Michele Iannello e Francesco Mesiano, alle 22.30 del 29 settembre 1994, sulla Salerno-Reggio, nell’abitacolo di quella Fiat Uno scassata, forse non erano soli. Gli inquirenti azzardarono, a suo tempo, fossero in «tre», o addirittura in «quattro». Mentre Mesiano guidava e Iannello scatenava con la sua micidiale Taurus calibro 9 la pioggia di fuoco contro la Y10 sulla quale viaggiava la famiglia Green, Margaret Sherrard Young, la madre di Nicholas, scorse «due, forse tre uomini». E poi ci sono le intercettazioni e i verbali che raccontano di Iannello entrato in azione assieme a più «teste storti».

Una storia anche giudiziaria

La storia di Nicholas sconvolse il mondo. La storia di Nicholas cambiò il mondo. E la donazione degli organi del bambino atrocemente assassinato 25 anni fa contribuì a diffondere la cultura della donazione e dei trapianti e da allora a salvare centinaia di migliaia di vite nel mondo. Il caso Green è però anche una vicenda giudiziaria di straordinaria importanza, scritta in migliaia di pagine ingiallite del tempo e forse mai dovutamente studiate dopo la chiusura del processo.

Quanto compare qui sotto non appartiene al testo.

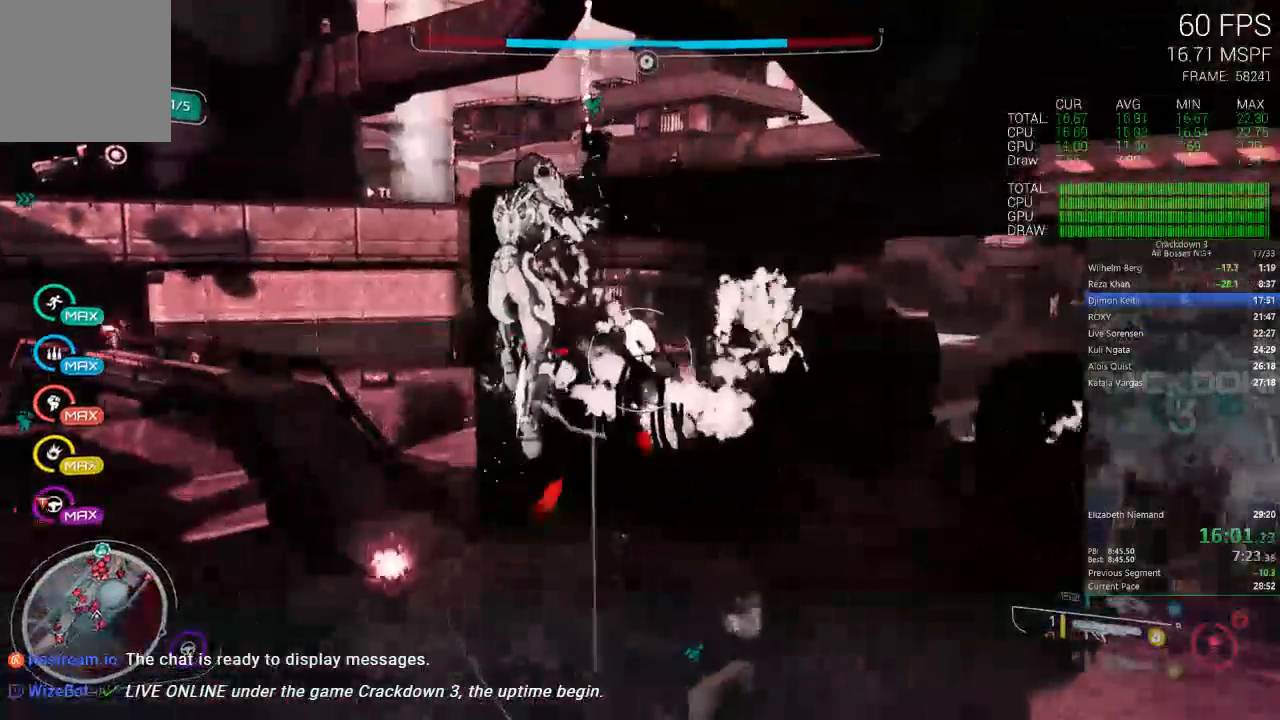
{"dt_ms": 500, "buttons": [], "left_stick": "left", "right_stick": "center", "events": [[250, "left_stick", "up"], [417, "left_stick", "left"]]}
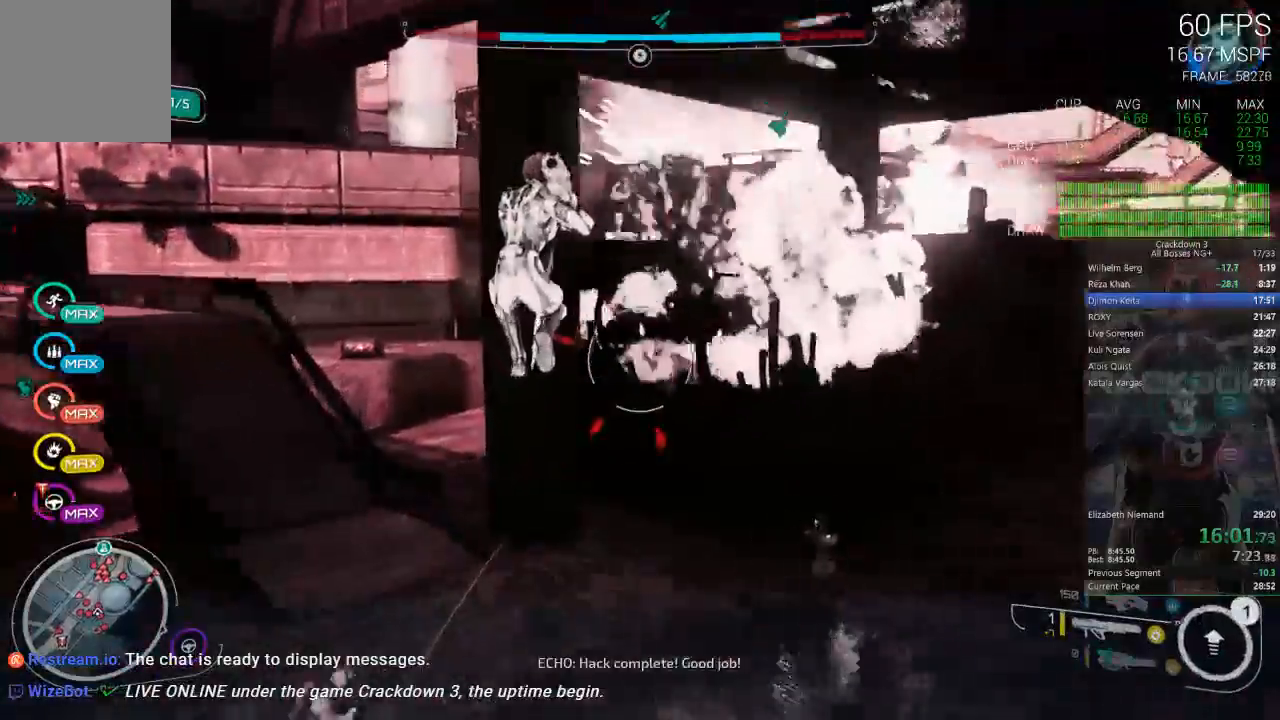
{"dt_ms": 500, "buttons": ["A"], "left_stick": "up", "right_stick": "center", "events": [[333, "left_stick", "up-left"], [467, "A", "down"], [483, "left_stick", "up"]]}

I due assassini - Iannello e Mesiano - assolti con formula piena in primo grado, furono condannati dalla Corte d’assise d’appello di Catanzaro, che scrisse pagine durissime, valorizzando il compendio probatorio che fu acquisito dalla Procura di Vibo Valentia grazie ad un gruppo di investigatori che fu guidato personalmente da una leggenda della polizia italiana, Antonio Manganelli.

Una sentenza impeccabile

I due assassini si proclamarono sempre innocenti, ma la sentenza d’appello che censurò severamente l’atteggiamento ipergarantista della Corte di primo grado, risalente al 5 giugno 1998, fu solidissima e il 13 aprile del 1999 divenne definitiva dopo il vaglio della Cassazione. Iannello e Mesiano tentarono di ottenere una revisione, ma vanamente. Iannello, collaboratore di giustizia che ha confessato una miriade di fatti di sangue ma non il delitto Green, ventilò sin dall’avvio della sua detenzione l’ipotesi di uno scambio di persona: sarebbe stato suo fratello a sparare, non lui. Ma il pentito, credibile su tutto ma non sul delitto più infame imputatogli nel corso della sua carriera criminale, rimase incastrato nelle incongruenze e contraddizioni del suo racconto.

 

La sentenza, scritta in maniera impeccabile dalla Corte d’assise d’appello presieduta da Vincenzo Luzza, riconobbe di fatto come gli inquirenti, all’epoca, condussero un lavoro straordinario, più che sufficiente ad inchiodare i due killer ma non a chiarire se oggi vi sia o meno un terzo assassino di Nicholas che non abbia mai pagato. Eppure, un nome, sul taccuino degli inquirenti c’era. E affiora e riaffiora negli atti. Come si ripetono quelli di pezzi da novanta della malavita di San Giovanni di Mileto, che sapevano, che raccontavano. E i poliziotti di allora ascoltavano. Le indagini, incassato l’arresto di Iannello e Mesiano, su di essi però si fermarono e non svilupparono la pista del terzo e, addirittura, del possibile quarto uomo.

Il portavalori, la «favola di un drogato»

Dal carteggio relativo al delitto Green, emerge un altro dettaglio ignorato dalla storia: non esisteva alcun portavalori da assaltare. È scritto nelle carte giudiziarie e la storia è giusto che sappia: «Il tragico di questa vicenda è che il gravissimo atto banditesco prende l’abbrivo da una burla. Questi banditi sono convinti di dover assaltare un’autovettura carica di oro». Ma era la «favola» di un «drogato» che «millanta credito» e «ricchezza» e che si offriva alla malavita di Mileto come il portavalori da rapinare in cambio di qualche dose. Si legge nella sentenza: «E sulla base di tale millanteria si innesca nel cervello di questi banditi quel meccanismo che porta all’assalto dell’autovettura dei malcapitati Green e nell’uccisione del loro figliolo».